User:Jules/analogbias

From XPUB & Lens-Based wiki

When faced with a totally new situation, we tend always to attach ourselves to the objects, to the flavour of the most recent past. We look at the present through a rear-view mirror. We march backwards into the future…
Marshall MacLuhan – (The Medium is the Massage)

During a symposium entitled the “Internetional”[1] initiated by Showroom Mama in Rotterdam, a panel was hosted to discuss Net Art and materiality. One common trait that the guest artists seemed to share was a convergence towards painting as a point of reference when it came to make their work recognisable as Art. Rafael Rozendaal for instance, stated that he is an Artist who “uses the Internet as his canvas”. Joel Holmberg declared that he liked his websites so much that he started painting them. For Jonas Lund, paintings became a tool to infiltrate and reveal the fluctuations of the Art market. It seemed to appear that, even for artists working with computer Networks, paintings maintain an overruling authority when it comes to recognition of Art as such. It could explain why their respective practices has been accepted within the Art world economy (galleries and institutions). This also makes me wonder if there could be a bias in intuitive considerations, such as considering a piece of Net Art as a definitive product that one could buy and own.

When it comes to to acquisition of Art pieces, we speculate over scarcity rather than artistic intension. Hence the fascination over the amounts of money spent for the acquisition of some paintings during auctions. It generates a value that can be transferred in the amount of labour one average human has to produce in their lives to equal this value. This value increases respectively with the historical value that attributes “grandeur” to the physical proof constituted by the artwork, which comes with its material properties. Those material properties traditionally could subsist longer for longer than a human can exist.
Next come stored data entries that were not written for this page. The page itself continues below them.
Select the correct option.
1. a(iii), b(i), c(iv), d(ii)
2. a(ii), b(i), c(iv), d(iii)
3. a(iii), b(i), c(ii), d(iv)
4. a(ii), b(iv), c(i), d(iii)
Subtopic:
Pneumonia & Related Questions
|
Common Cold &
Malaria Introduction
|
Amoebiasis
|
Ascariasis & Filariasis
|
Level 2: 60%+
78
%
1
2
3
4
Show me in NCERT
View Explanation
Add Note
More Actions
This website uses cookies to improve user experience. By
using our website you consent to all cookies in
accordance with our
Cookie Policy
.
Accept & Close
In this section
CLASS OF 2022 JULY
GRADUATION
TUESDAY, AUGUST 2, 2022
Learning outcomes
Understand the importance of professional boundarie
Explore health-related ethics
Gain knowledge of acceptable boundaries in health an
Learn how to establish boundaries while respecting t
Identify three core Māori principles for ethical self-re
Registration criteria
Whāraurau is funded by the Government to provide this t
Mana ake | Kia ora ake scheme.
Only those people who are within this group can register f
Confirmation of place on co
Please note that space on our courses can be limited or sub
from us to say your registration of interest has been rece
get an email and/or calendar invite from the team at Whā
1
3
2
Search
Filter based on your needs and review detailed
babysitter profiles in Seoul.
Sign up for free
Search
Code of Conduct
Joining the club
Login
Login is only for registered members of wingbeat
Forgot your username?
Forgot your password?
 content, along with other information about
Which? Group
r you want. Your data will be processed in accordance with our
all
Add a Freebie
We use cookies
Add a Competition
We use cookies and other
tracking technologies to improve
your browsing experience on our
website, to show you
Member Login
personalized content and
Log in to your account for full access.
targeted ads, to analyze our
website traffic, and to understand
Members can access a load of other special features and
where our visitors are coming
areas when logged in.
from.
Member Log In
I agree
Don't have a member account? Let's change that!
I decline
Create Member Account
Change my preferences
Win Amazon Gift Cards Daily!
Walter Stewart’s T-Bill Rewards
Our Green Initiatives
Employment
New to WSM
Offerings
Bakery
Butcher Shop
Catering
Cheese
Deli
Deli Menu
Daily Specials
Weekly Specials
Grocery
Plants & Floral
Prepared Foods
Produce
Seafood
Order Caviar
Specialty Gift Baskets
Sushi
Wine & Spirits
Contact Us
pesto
The difficulty is that ownership, objecthood and materiality are challenged by practices relying on Digital Ecologies. Although we may perceive aspects of digital materiality, where we stand we are physically excluded from the site where the action happens. That is one of the main aspects of delegation. As a consequence, we may regard it with preconceptions on the basis of our past experience, on Art in this very case. It is highly possible that, to solve the problem of its recognition as Art, Born-Digital Art needs to be emancipated from a set of misconceptions, heritated from older Art forms. This takes us back to the very old problem of the comparison of the Arts. Before being elevated as the Art object by excellence, painting also suffered from a lack of recognition as Art that could stand as an equal to poetry. Those were the times of the Ut Pictura Poesis (a reinterpretation of Horace's De Arte Poetica). After the Italian Renaissance, painting was always the poor sister of poetry. “Poema pictura loquens, pictura poema silent”. While poetry was a picture gifted with speech, painting was an impaired, silent poem. This dogma was eventually violently criticised at the end of the XVIIIth century by Lessing in the Laocoon (The limits of Poetry and Painting). Lessing objected that The Ut Pictura Poesis was prescriptive for literature but not for painting. He recognised that poetry and painting had different characteristics (one being extended in time and the other in space). Therefore, trying to write poetry using painting as a device was just not relevant. The balance was eventually rectified by the fusion of the Art established under Romanticism. This example can make us consider that when a new practice emerges, rather than judging it through the model of what we had, we perhaps need to reconsider the whole domain of activity in which it sits, and that this may take some time.


Emulation, migration and static preservation may be reconsidered through methods applied to painting. Firstly, the re application of some layer of paint on the vanishing tints could be regarded as updating. This interference with the evolution of the document through time is a fight against the obsolescence of the material components. So far this method has always been satisfying enough as the updated paintings were not conceived for a material interaction with the environment they sit in. Also, the storing of painting in certain conditions, avoiding humidity can be regarding as an emulation approach: creating a friendly environment to fight the material decay of the work. One last example, which would resemble static preservation, is the recent decision made by the Vatican to put a limit cap over the amount of visitors allowed within the Sistine Chapel. To protect Michelangelo's frescoes from degradation[2]), the building around the works has to remain intact.